_INSTRUCTION_
Reproduce all of the records below word for word, leaving out the pictures.

_Dataset entries_
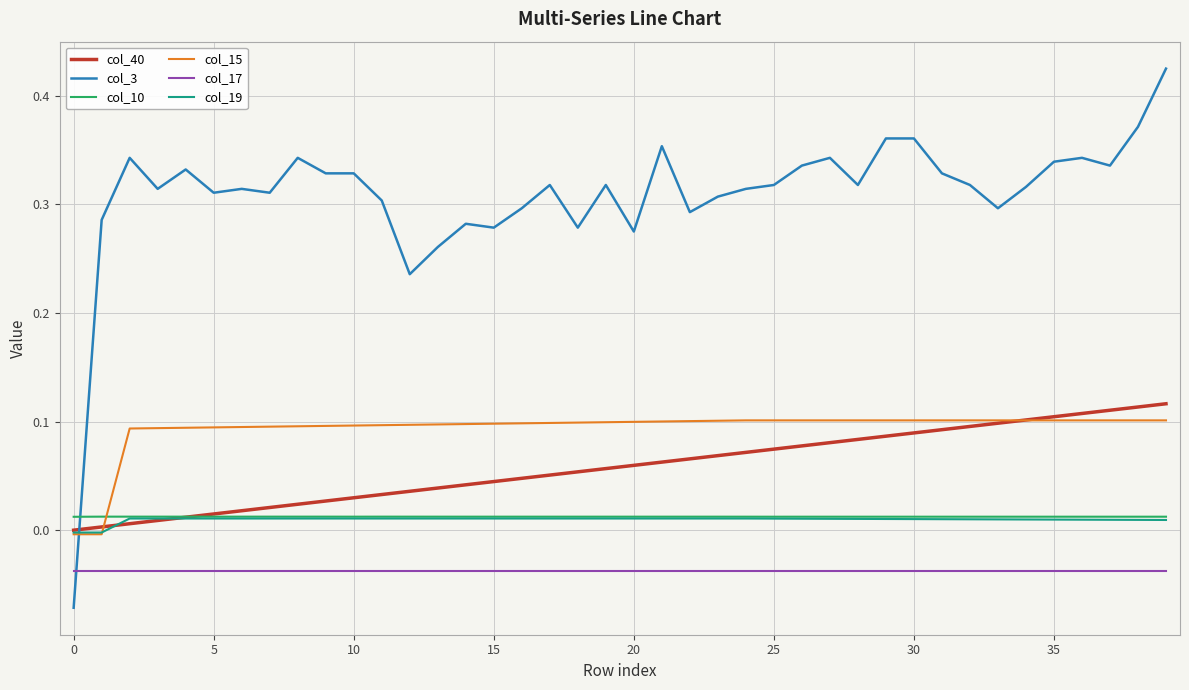

Which series has the largest range (max minus min)?

col_3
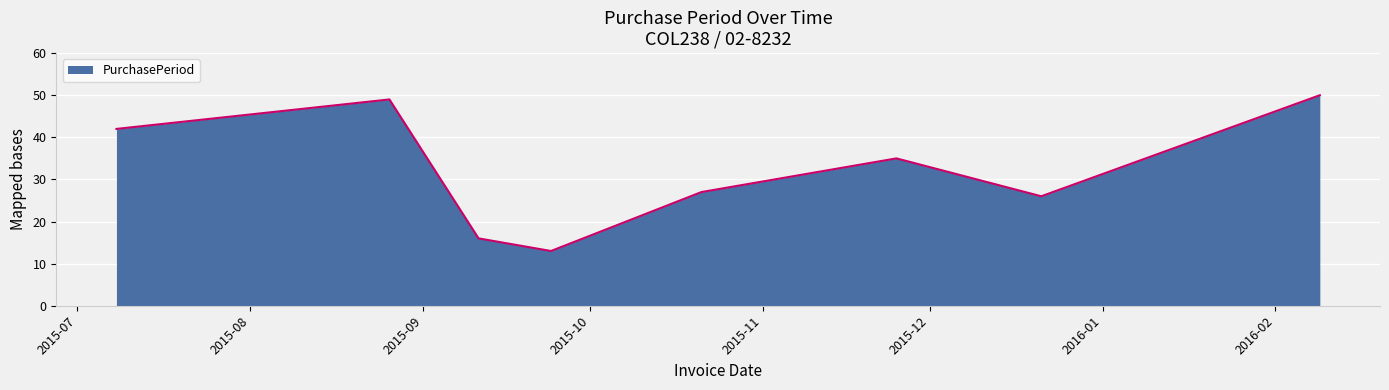

Reading left to right, what are all the values shown in this chart?

42	49	16	13	27	35	26	50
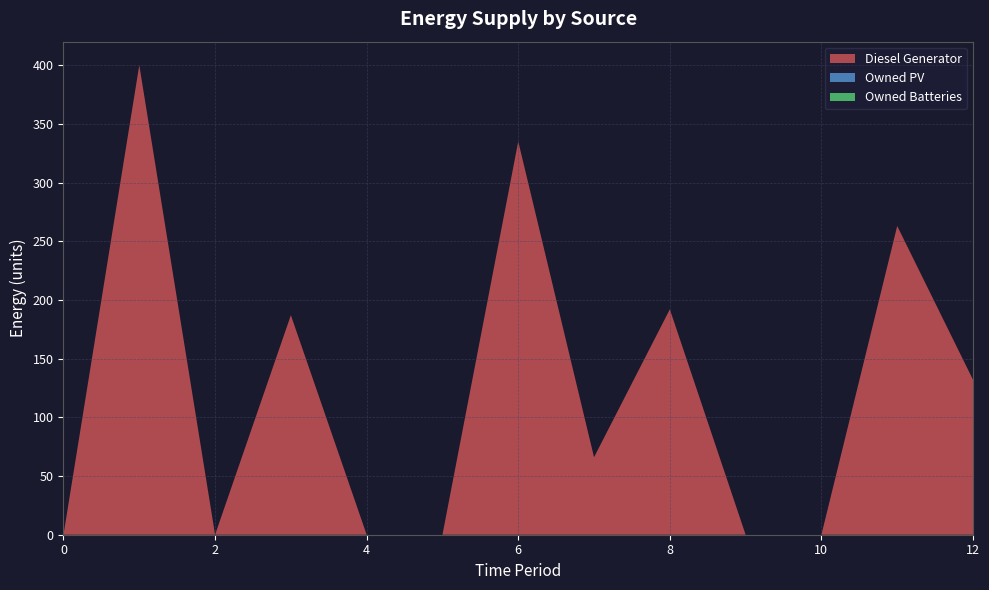

Reading left to right, extract all data points from this chart.

Diesel Generator: 0	400	0	187	0	0	335	66	192	0	0	263	132
Owned PV: 0	0	0	0	0	0	0	0	0	0	0	0	0
Owned Batteries: 0	0	0	0	0	0	0	0	0	0	0	0	0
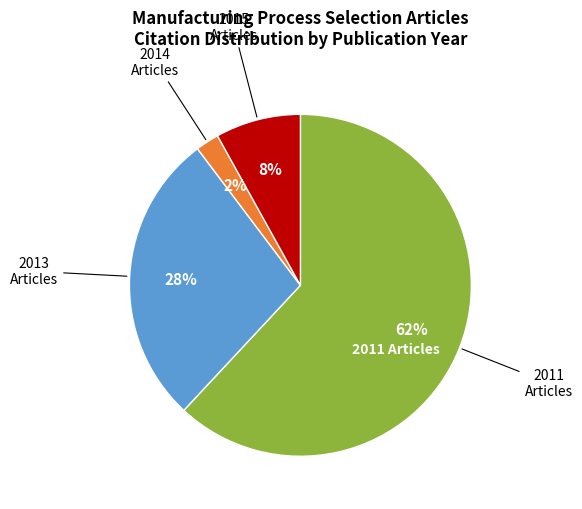

How many segments does this pie chart have?

4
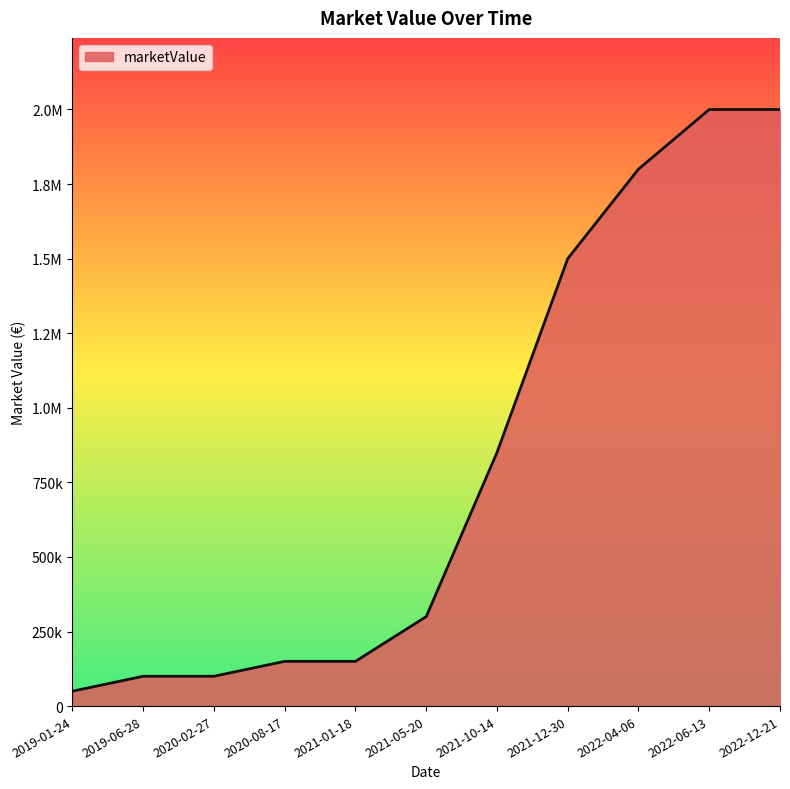

Reading left to right, transcribe all the data shown in this chart.

50000	100000	100000	150000	150000	300000	850000	1500000	1800000	2000000	2000000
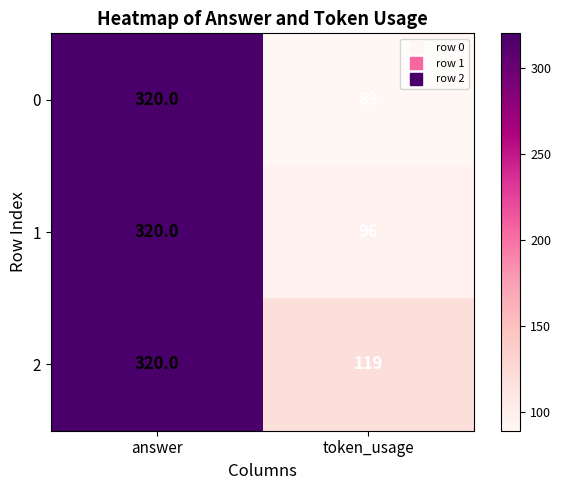

Reading left to right, extract all data points from this chart.

0: answer=320	token_usage=89
1: answer=320	token_usage=96
2: answer=320	token_usage=119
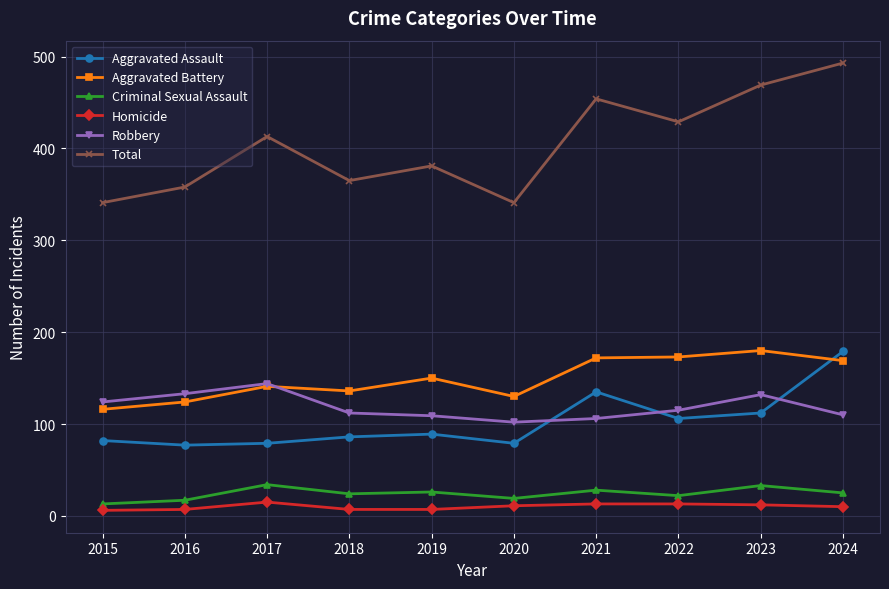

True or false: Criminal Sexual Assault and Robbery cross at least once.

False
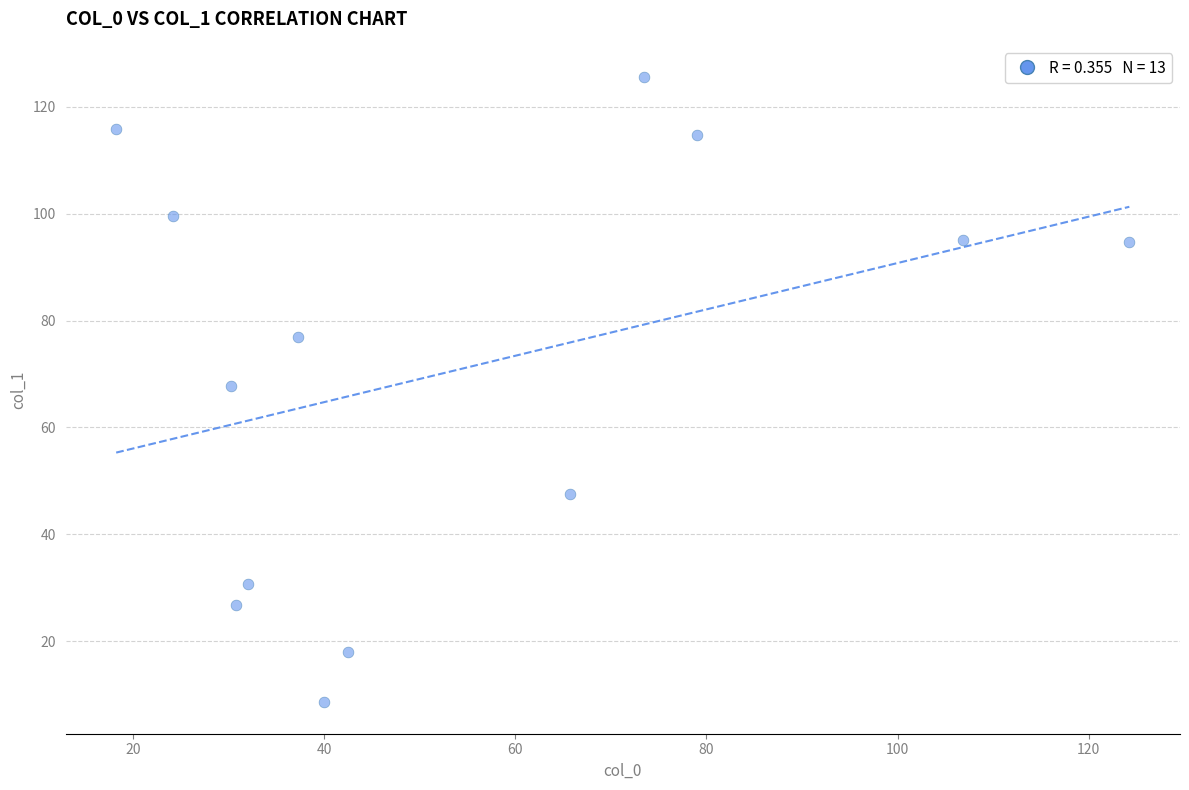

What is the range of X values (max minus min)?

106.0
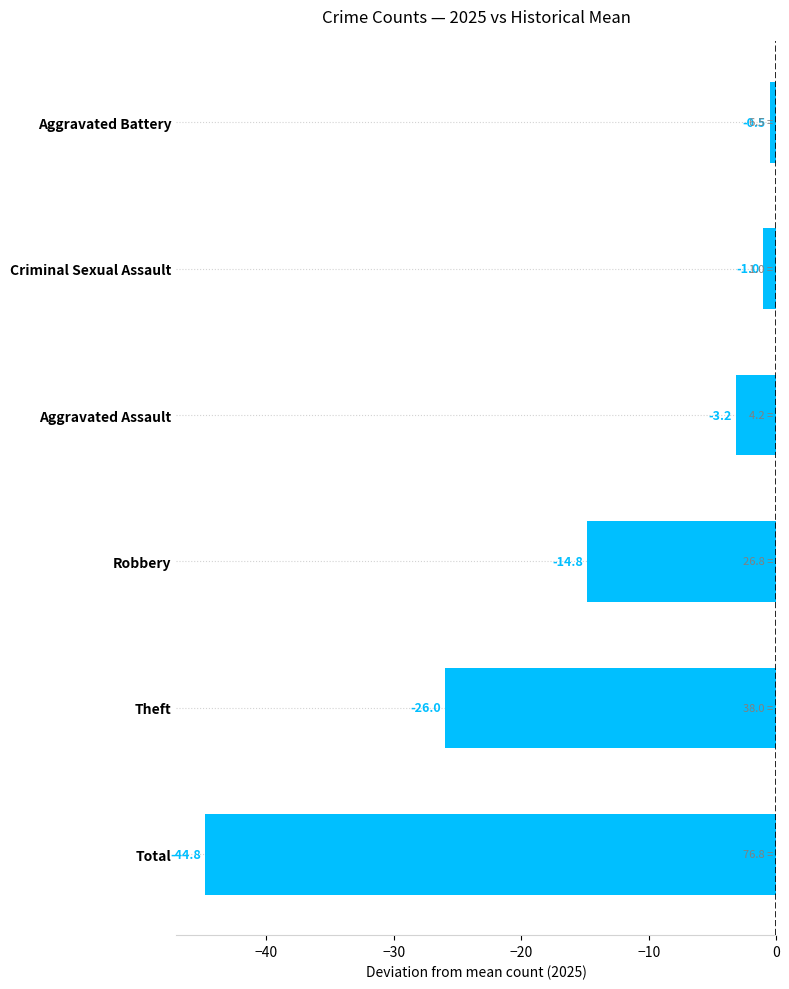

Reading top to bottom, list all the values displayed in this chart.

-0.5	-1.0	-3.2	-14.8	-26.0	-44.8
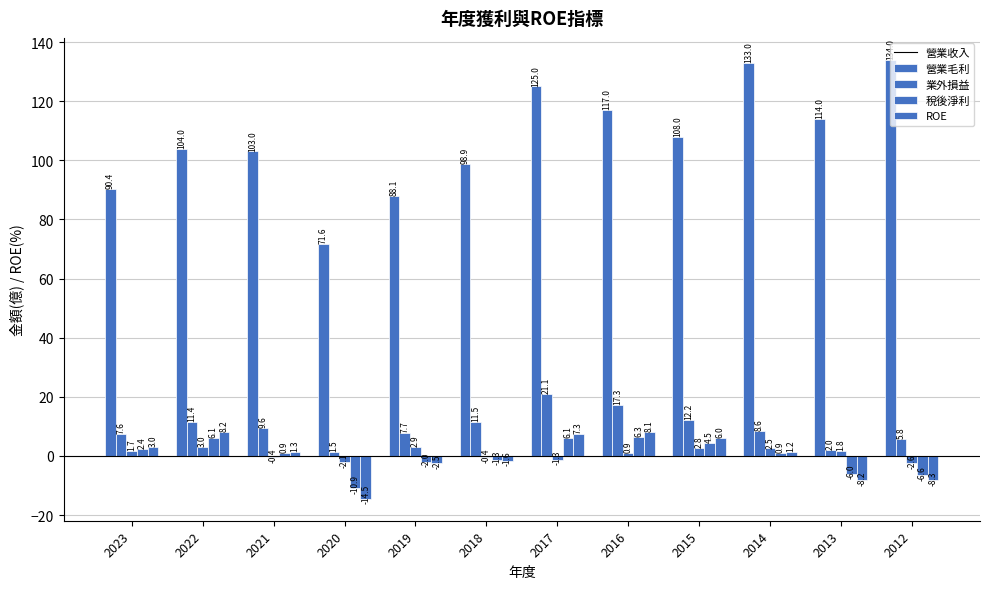

At which label is 業外損益 closest to 0?

2021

_ANSWER TO THIS EXERCISE_
Which series has the largest range (max minus min)?

col_3

Reading left to right, what are all the values shown in this chart?

42	49	16	13	27	35	26	50

Reading left to right, extract all data points from this chart.

Diesel Generator: 0	400	0	187	0	0	335	66	192	0	0	263	132
Owned PV: 0	0	0	0	0	0	0	0	0	0	0	0	0
Owned Batteries: 0	0	0	0	0	0	0	0	0	0	0	0	0

How many segments does this pie chart have?

4

Reading left to right, transcribe all the data shown in this chart.

50000	100000	100000	150000	150000	300000	850000	1500000	1800000	2000000	2000000

Reading left to right, extract all data points from this chart.

0: answer=320	token_usage=89
1: answer=320	token_usage=96
2: answer=320	token_usage=119

True or false: Criminal Sexual Assault and Robbery cross at least once.

False

What is the range of X values (max minus min)?

106.0

Reading top to bottom, list all the values displayed in this chart.

-0.5	-1.0	-3.2	-14.8	-26.0	-44.8

At which label is 業外損益 closest to 0?

2021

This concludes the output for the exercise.